----- Available data -----

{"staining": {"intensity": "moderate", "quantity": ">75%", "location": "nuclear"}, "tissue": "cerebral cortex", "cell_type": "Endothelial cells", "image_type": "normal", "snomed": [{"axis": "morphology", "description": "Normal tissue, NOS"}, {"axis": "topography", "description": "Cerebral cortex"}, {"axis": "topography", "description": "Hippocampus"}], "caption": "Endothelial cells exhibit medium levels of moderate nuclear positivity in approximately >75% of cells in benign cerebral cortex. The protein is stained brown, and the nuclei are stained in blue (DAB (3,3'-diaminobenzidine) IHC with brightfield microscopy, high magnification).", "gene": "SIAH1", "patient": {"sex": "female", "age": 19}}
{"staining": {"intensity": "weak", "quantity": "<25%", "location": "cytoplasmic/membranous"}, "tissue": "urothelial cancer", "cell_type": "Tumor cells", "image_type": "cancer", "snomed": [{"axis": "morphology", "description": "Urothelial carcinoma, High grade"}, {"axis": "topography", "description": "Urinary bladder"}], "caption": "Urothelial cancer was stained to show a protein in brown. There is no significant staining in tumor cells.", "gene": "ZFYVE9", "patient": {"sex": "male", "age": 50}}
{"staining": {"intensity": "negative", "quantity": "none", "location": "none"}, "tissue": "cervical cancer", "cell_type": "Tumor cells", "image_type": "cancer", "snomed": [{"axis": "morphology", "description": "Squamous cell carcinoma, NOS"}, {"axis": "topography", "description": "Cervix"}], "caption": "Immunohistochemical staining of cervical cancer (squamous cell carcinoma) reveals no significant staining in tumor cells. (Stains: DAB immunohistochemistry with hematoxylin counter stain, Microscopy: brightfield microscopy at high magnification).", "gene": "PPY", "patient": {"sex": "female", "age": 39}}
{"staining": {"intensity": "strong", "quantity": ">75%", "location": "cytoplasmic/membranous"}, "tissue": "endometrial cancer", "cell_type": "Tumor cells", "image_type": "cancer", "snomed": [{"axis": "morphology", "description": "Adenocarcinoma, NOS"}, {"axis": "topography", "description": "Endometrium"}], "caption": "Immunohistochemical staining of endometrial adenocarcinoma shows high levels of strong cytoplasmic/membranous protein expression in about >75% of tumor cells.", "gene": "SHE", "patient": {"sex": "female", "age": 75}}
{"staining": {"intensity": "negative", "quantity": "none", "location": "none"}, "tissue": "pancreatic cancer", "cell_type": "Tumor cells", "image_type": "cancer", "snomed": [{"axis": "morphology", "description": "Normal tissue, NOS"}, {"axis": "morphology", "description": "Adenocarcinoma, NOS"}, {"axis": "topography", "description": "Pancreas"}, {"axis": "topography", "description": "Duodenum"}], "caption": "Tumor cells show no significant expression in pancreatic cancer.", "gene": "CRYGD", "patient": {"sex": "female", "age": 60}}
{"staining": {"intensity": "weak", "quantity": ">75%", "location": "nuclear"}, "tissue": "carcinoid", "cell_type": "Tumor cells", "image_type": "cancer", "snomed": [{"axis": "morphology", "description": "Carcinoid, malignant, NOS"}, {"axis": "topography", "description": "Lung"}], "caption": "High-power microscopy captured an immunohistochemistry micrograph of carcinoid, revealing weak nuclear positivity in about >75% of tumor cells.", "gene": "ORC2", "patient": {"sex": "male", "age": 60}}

-----

Copy each line in the entries above where "about" turns up.

{"staining": {"intensity": "strong", "quantity": ">75%", "location": "cytoplasmic/membranous"}, "tissue": "endometrial cancer", "cell_type": "Tumor cells", "image_type": "cancer", "snomed": [{"axis": "morphology", "description": "Adenocarcinoma, NOS"}, {"axis": "topography", "description": "Endometrium"}], "caption": "Immunohistochemical staining of endometrial adenocarcinoma shows high levels of strong cytoplasmic/membranous protein expression in about >75% of tumor cells.", "gene": "SHE", "patient": {"sex": "female", "age": 75}}
{"staining": {"intensity": "weak", "quantity": ">75%", "location": "nuclear"}, "tissue": "carcinoid", "cell_type": "Tumor cells", "image_type": "cancer", "snomed": [{"axis": "morphology", "description": "Carcinoid, malignant, NOS"}, {"axis": "topography", "description": "Lung"}], "caption": "High-power microscopy captured an immunohistochemistry micrograph of carcinoid, revealing weak nuclear positivity in about >75% of tumor cells.", "gene": "ORC2", "patient": {"sex": "male", "age": 60}}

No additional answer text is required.